[[ Text passage open ]]

Big Data - ebay @ Teradata Partners 2011

So, a few days ago, we were talking through various consulting engagements we've had over the years...the kind of marketing collateral discussion you just can't avoid, no matter how hard you might try! 

Some of the bigger systems we've encountered are at the likes of Vodafone, Verizon, BT and Nokia. All are big in their own right, but client confidentiality precludes saying any more than that, as you might expect.

Then talk turned to ebay. Not that we've had any dealing with that system. I just remembered that I'd scribbled some notes down from the various ebay sessions at the Teradata Partners 2011 conference in San Diego.

So, here's a few snippets relating to ebay from Teradata Partners:

  • ebay use a Teradata EDW, a Teradata high capacity appliance system and a Hadoop system (‘horses for courses’)

[[ Text passage closed ]]
[[ Information open ]]

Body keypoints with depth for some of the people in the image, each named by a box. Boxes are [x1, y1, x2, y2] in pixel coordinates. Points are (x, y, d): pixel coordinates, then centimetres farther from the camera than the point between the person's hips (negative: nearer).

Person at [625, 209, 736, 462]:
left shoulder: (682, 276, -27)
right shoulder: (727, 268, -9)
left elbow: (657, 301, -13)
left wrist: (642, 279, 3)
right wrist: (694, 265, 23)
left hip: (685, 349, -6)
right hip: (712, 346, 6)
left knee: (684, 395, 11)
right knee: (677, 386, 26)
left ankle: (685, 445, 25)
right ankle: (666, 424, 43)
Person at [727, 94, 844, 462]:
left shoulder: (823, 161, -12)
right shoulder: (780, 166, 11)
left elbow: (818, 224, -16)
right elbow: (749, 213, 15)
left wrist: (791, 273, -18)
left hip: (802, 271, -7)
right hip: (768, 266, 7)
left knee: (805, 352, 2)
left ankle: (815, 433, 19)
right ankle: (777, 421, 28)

[[ Information closed ]]

Things to do:
- A) According to the eBay post, in which city was the Teradata Partners 2011 conference held?
- B) Please reproduce, word for word, the stretch of the eBay post from "So, a few days" through "you might expect.".
Rely only on the eBay post.

Responses:
- A) San Diego.

- B)
So, a few days ago, we were talking through various consulting engagements we've had over the years...the kind of marketing collateral discussion you just can't avoid, no matter how hard you might try! 

Some of the bigger systems we've encountered are at the likes of Vodafone, Verizon, BT and Nokia. All are big in their own right, but client confidentiality precludes saying any more than that, as you might expect.